Folder structure varies by build system and programming language. Here are some standard conventions:
src/: "source" files to build and develop the project. This is where the original source files are located, before being compiled into fewer files to dist/, public/ or build/.
dist/: "distribution", the compiled code/library, also named public/ or build/. The files meant for production or public use are usually located here.
There may be a slight difference between these three:
build/: is a compiled version of your src/ but not a production-ready.
dist/: is a production-ready compiled version of your code.
public/: usually used as the files runs on the browser. which it may be the server-side JS and also include some HTML and CSS.
assets/: static content like images, video, audio, fonts etc.
lib/: external dependencies (when included directly).
test/: the project's tests scripts, mocks, etc.
node_modules/: includes libraries and dependencies for JS packages, used by Npm.
vendor/: includes libraries and dependencies for PHP packages, used by Composer.
bin/: files that get added to your PATH when installed.
Markdown/Text Files:
README.md: A help file which addresses setup, tutorials, and documents the project. README.txt is also used.
LICENSE.md: any rights given to you regarding the project. LICENSE or LICENSE.txt are variations of the license file name, having the same contents.
CONTRIBUTING.md: how to help out with the project. Sometimes this is addressed in the README.md file.
Specific (these could go on forever):
package.json: defines libraries and dependencies for JS packages, used by Npm.
package-lock.json: specific version lock for dependencies installed from package.json, used by Npm.
composer.json: defines libraries and dependencies for PHP packages, used by Composer.
composer.lock: specific version lock for dependencies installed from composer.json, used by Composer.
gulpfile.js: used to define functions and tasks to be run with Gulp.
.travis.yml: config file for the Travis CI environment.
.gitignore: Specification of the files meant to be ignored by Git.

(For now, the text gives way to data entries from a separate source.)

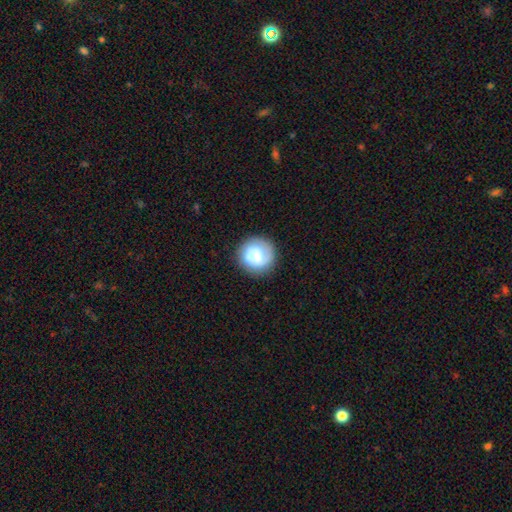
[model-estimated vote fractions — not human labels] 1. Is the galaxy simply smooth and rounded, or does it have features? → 48% featured or disk, 45% smooth, 7% star or artifact.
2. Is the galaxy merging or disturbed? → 79% none, 13% minor disturbance, 6% major disturbance, 2% merger.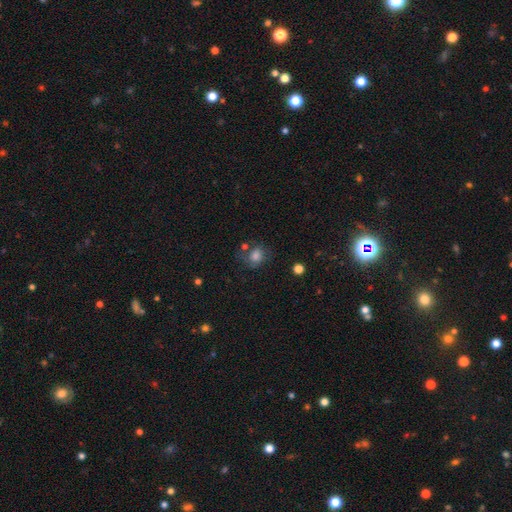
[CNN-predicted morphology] This is likely a smooth galaxy (74%). How rounded: likely round (63%). Merging: possibly none (52%).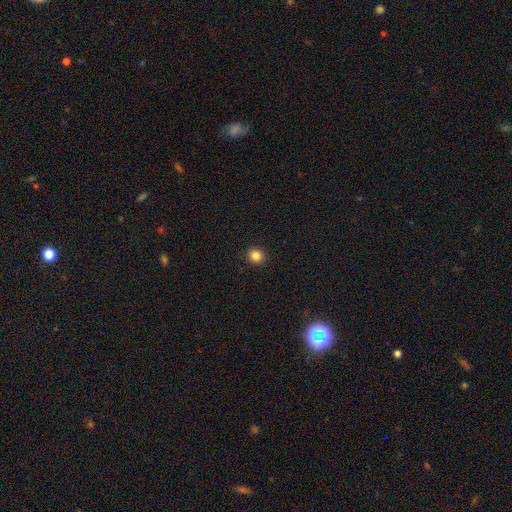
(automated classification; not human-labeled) A smooth galaxy with no disk features (85%) that is round (89%).

Vote fractions:
- Smooth or featured? smooth: 85% / star or artifact: 12% / featured or disk: 4%
- How rounded? round: 89% / in between: 10% / cigar-shaped: 1%
- Merging? none: 93% / minor disturbance: 5% / major disturbance: 2% / merger: 1%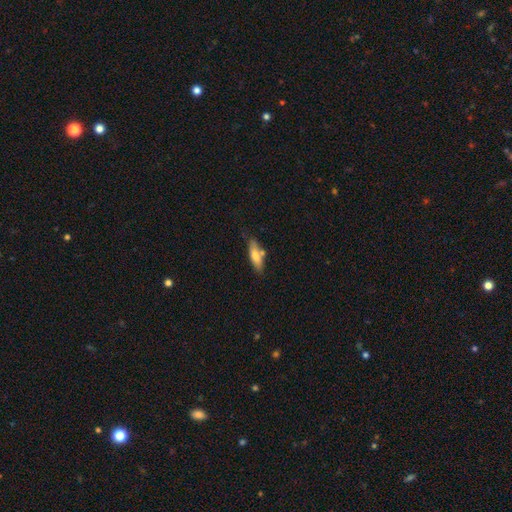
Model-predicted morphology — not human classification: Smooth or featured? Predicted: smooth (p=0.73). How rounded? Predicted: cigar-shaped (p=0.50). Merging? Predicted: none (p=0.69).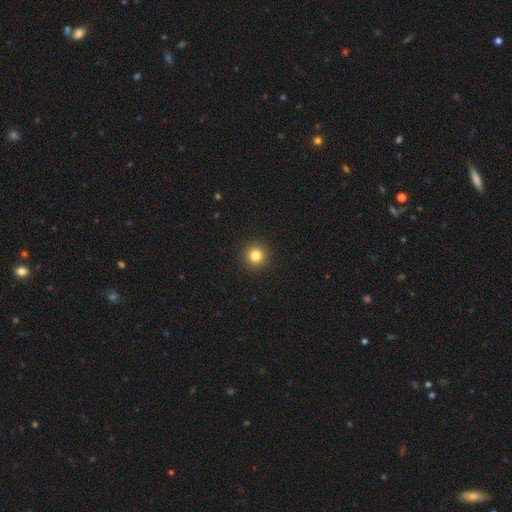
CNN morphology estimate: smooth-or-featured: smooth: 82% | star or artifact: 12% | featured or disk: 6%
  how-rounded: round: 95% | in between: 4% | cigar-shaped: 1%
  merging: none: 93% | minor disturbance: 4% | major disturbance: 2% | merger: 1%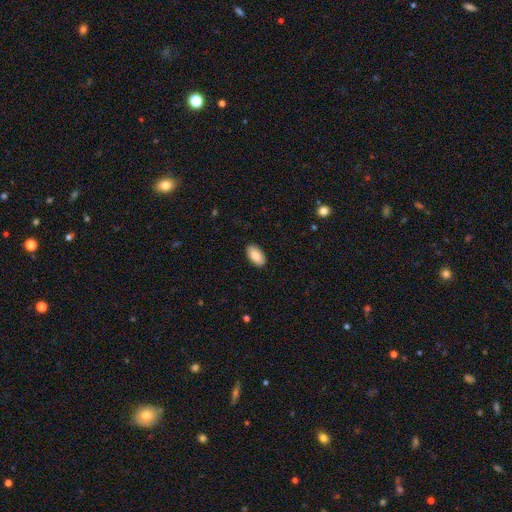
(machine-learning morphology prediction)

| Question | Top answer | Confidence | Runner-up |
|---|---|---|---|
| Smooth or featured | smooth | 89% | star or artifact (6%) |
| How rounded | in between | 95% | round (3%) |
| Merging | none | 88% | minor disturbance (9%) |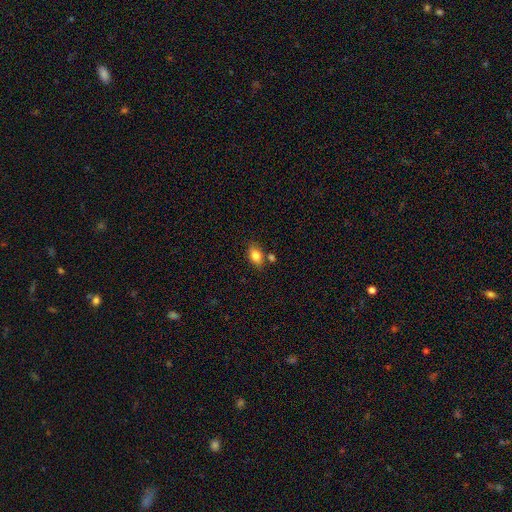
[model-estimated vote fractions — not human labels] Smooth or featured: smooth — 82% (featured or disk — 9%)
How rounded: in between — 82% (round — 16%)
Merging: none — 70% (minor disturbance — 15%)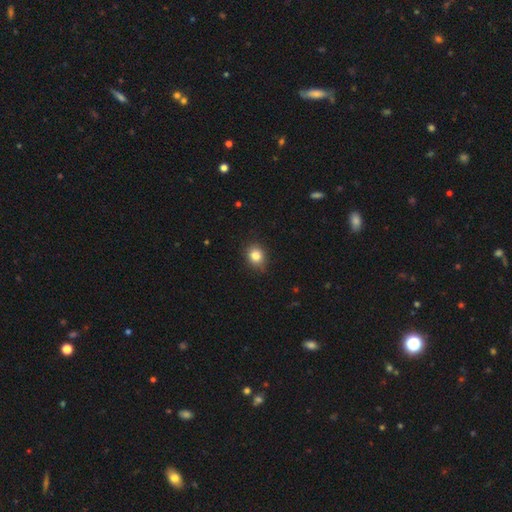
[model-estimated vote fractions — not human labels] This appears to be a smooth galaxy with no disk features (83%) that is round (69%). Merging: none (83%).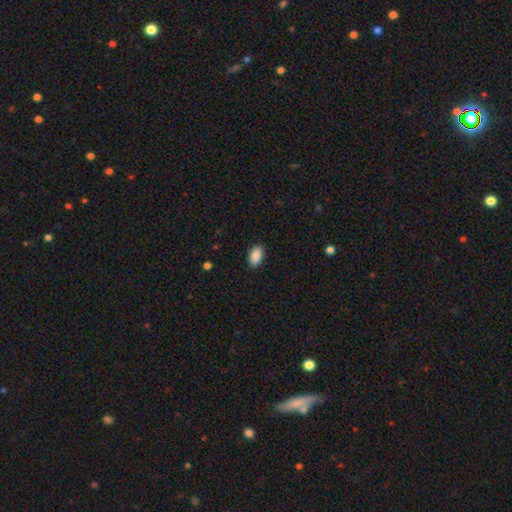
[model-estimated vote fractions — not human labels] A smooth galaxy with no disk features (90%) that is in between round and cigar-shaped (93%).

Vote fractions:
- Smooth or featured? smooth: 90% / star or artifact: 7% / featured or disk: 3%
- How rounded? in between: 93% / round: 5% / cigar-shaped: 1%
- Merging? none: 89% / minor disturbance: 8% / major disturbance: 2% / merger: 1%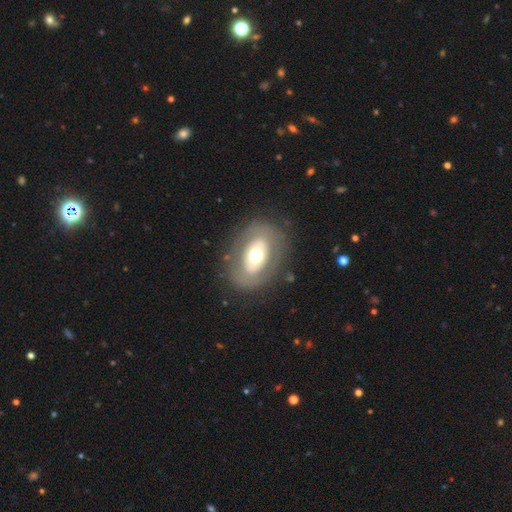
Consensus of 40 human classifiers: featured or disk 50%, smooth 38%, star or artifact 12%. Down the decision tree: edge-on disk — no (80%); bar — no (88%); spiral arms — no (100%); bulge size — moderate (81%); merging — none (83%).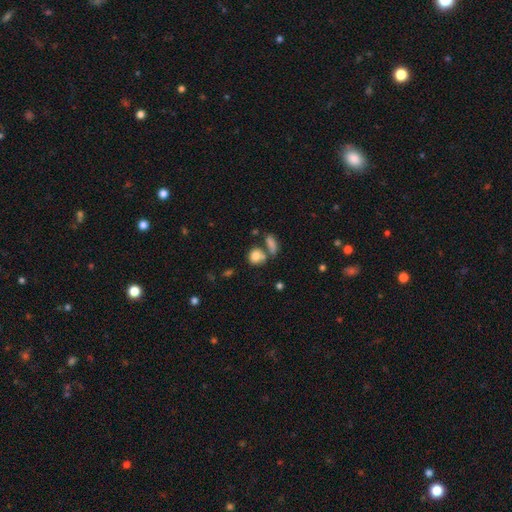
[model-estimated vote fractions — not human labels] smooth-or-featured: smooth: 81% | star or artifact: 10% | featured or disk: 9%
  how-rounded: round: 67% | in between: 30% | cigar-shaped: 2%
  merging: none: 52% | merger: 30% | minor disturbance: 12% | major disturbance: 6%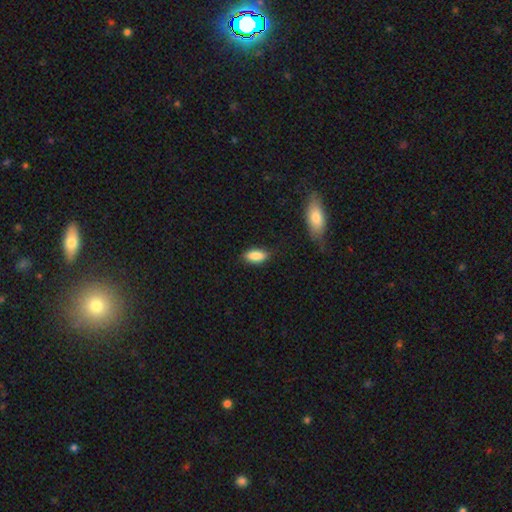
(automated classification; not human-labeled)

To answer your original question about the meaning of the dist folder:
The shortform dist stands for distributable and refers to a directory where files will be stored that can be directly used by others without the need to compile or minify the source code that is being reused.
Example: If I want to use the source code of a Java library that someone wrote, then you need to compile the sources first to make use of it. But if a library author puts the already compiled version into the repository, then you can just go ahead. Such an already compiled version is saved into the dist directory.
Something similar applies to JavaScript modules. Usually JavaScript code is minified and obfuscated for use in production. Therefore, if you want to distribute a JavaScript library, it's advisable to put the plain (not minified) source code into an src (source) directory and the minified and obfuscated version into the dist (distributable) directoy, so others can grab the minified version right away without having to minify it themselves.
Note: Some developers use names like target, build or dest (destination) instead of dist. But the purpose of these folders is identical.

Summary of the folders:
bin: binaries
contrib: contributions to the project
dist: -- see 1. and 2.
doc/s: documentation
include: headers (C/C++)
lib: libraries (C/C++)
man: short for man/manual pages (Unix/Linux), c.f. man(1)
src: source
"/dist means "distributable", the compiled code/library." ref.
"The shortform dist stands for distributable and refers to a directory where files will be stored that can be directly used by others without the need to compile or minify the source code that is being reused." ref.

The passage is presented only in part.